Dieppe : un auteur « raid dingue de la ville »

14/11/2017

Livre. Franck Balandier, auteur de six romans, a décidé de quitterla région parisienne pour venir vivre au centre-ville de Dieppe.

    Retrouver l’horizon et son ouverture sur la mer, c’est sans doute ce qui a guidé Franck Balandier pour venir poser ses pénates à Dieppe, à l’âge de 66 ans. « Pourtant, ma rencontre avec cette ville avait mal commencé, se rappelle-t-il en riant. Quand j’étais enfant, nous étions venus avec ma classe pour passer une journée à la mer. J’avais à peine quelques sous pour m’acheter une glace sur le bord de mer.
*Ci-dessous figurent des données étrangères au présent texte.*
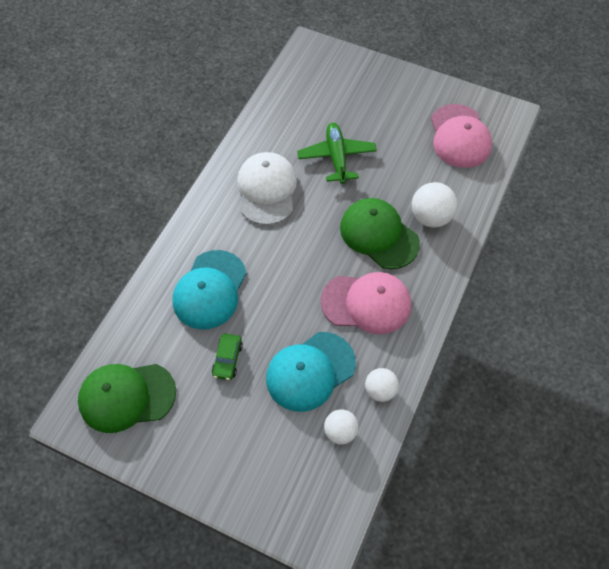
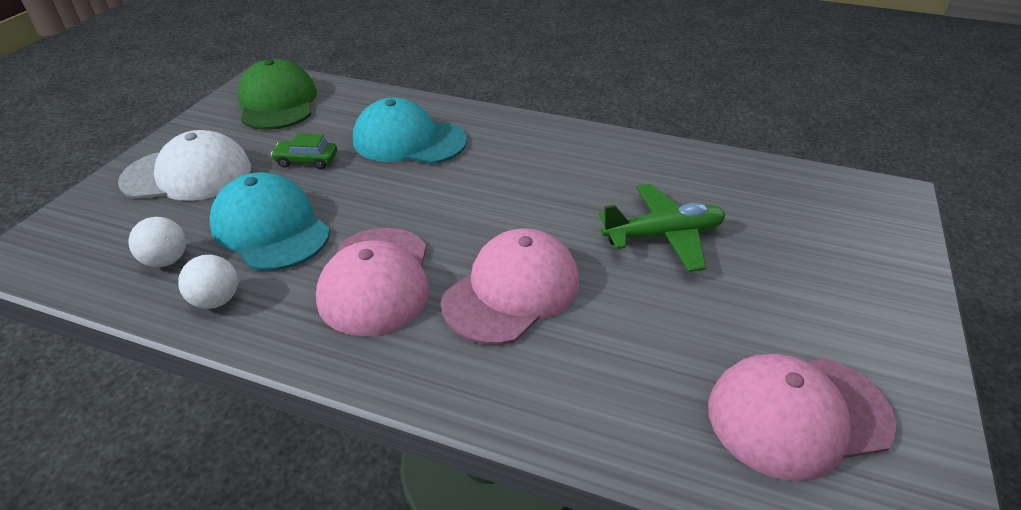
camera: 85 degrees right, 20 degrees down
(267, 190) = (576, 172): white cap -> white cap (188, 174)
(379, 235) = (512, 291): green cap -> pink cap
(430, 217) = (563, 363): white ball -> none

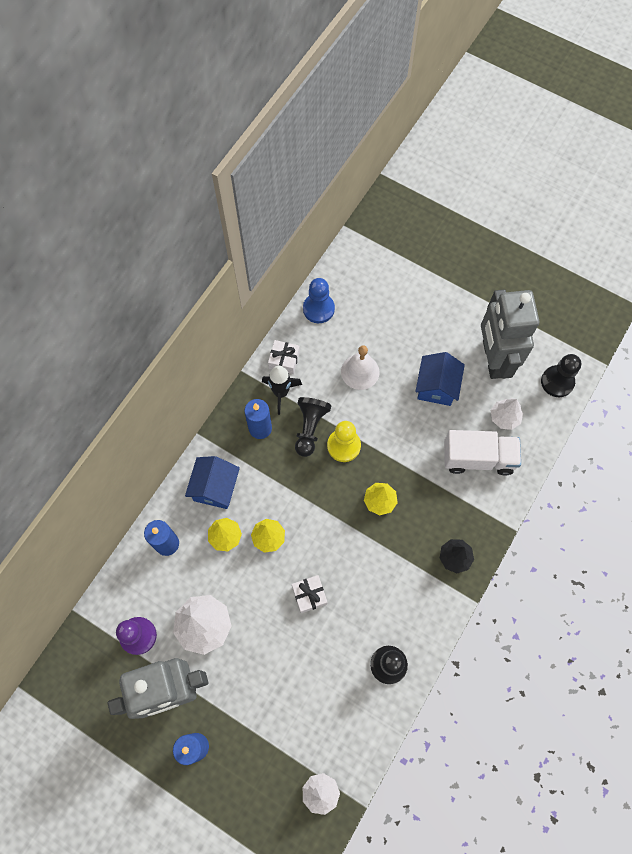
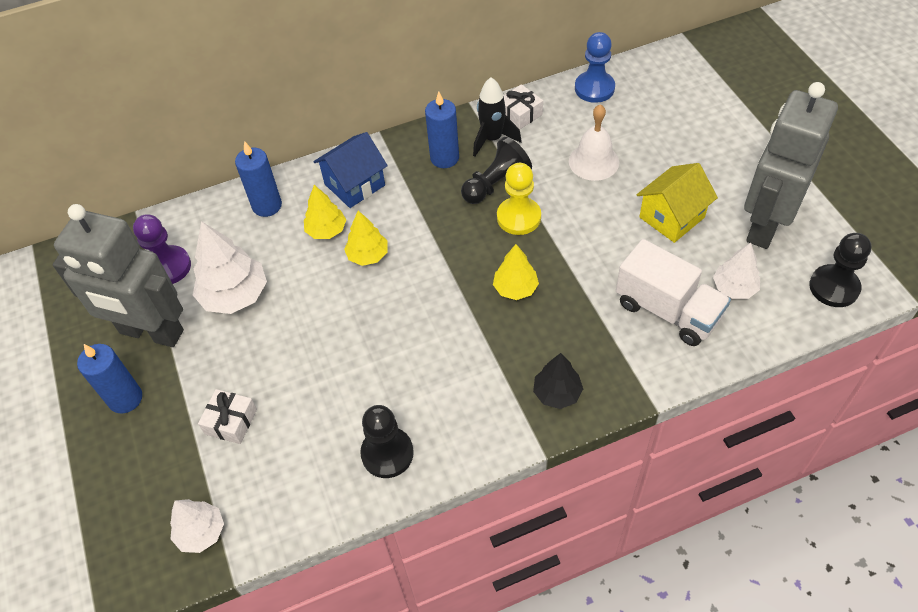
camera: 40 degrees right, 15 degrees down
(309, 595) = (362, 332): white gift -> white gift (231, 422)
(436, 387) = (672, 217): blue house -> yellow house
Mais quand je l’ai eue en mains, en courant pour rattraper le groupe, elle est tombée... ». Ne retenant pas l’amertume de cette anecdote, et après un week-end il y a quelques mois sur le littoral normand, entre Le Havre, Fécamp et Dieppe, c’est ici qu’il a posé ses valises au début du mois d’octobre. « En fait je suis tombé raide dingue de la ville ».

    Désormais Franck Balandier fait des allers-retours entre Dieppe et Paris où travaille encore son épouse. Mais il a retrouvé ici, dans le cœur historique de la ville, une qualité de silence qu’il ne connaissait plus.

    Une bande-son baroque

    Pour accompagner son écriture qu’il pratique depuis près de trente ans, « j’écris essentiellement la nuit », Franck Balandier fait résonner dans le silence de la musique classique. Au point que son dernier roman Gazoline tango paru à la fin du mois d’août chez Le Castor Astral, se décline non pas en chapitres mais en dix partitions, essentiellement des morceaux de Jean-Sébastien Bach.

    « Je suis incapable d’écouter du rock quand j’écris. J’ai besoin qu’il n’y ait pas de paroles. C’est ainsi qu’est née la bande-son en quelque sorte de Gazoline tango », dont l’univers pourtant nous fait plonger dans une cité de banlieue indéfinie de la région parisienne dans les années 80, où naît un groupe de rock féminin, les Naked Tits, et dont on suit le parcours ainsi que ceux de leurs voisins et amis.

    Enfant des années 80

    Dans cette ambiance un peu grise de la Cité des peintres, le héros principal du roman, Benjamin, est d’abord un enfant souffrant d’hyperacousie, un casque de chantier vissé sur la tête, qui explore les limites de son quartier, sans jamais franchir les limites du périph’, et apprend la vie dans cette ambiance « no future » propre aux années 80.

    On y croise notamment un curé à la dérive dans une église désertée, une mémé trafiquante en bande organisée, de petits caïds de banlieue, quelques junkies overdosés, une jeune mère dépassée par les événements de la maternité, un entraîneur de natation bâti comme Tarzan et quelques jolies filles.

    « Benjamin, le héros, est né en 1983 comme mon fils. C’était une manière pour moi de rendre hommage à cette génération empreinte de gravité ».

    L’enfant devenu adulte a réussi à vivre avec son handicap, à faire de ses faiblesses une force, à devenir un homme sage jusqu’à l’ultime pirouette du destin qui se dénoue dans les dernières pages du roman.

    Franck Balandier définit son livre comme « un roman social ». Il sera ravi de rencontrer ses lecteurs dieppois prochainement lors d’une séance de dédicace à la librairie la Grande Ourse.

    Infos pratiques

    Gazoline Tango, Le Castor Astral, 278 pages, 19 €.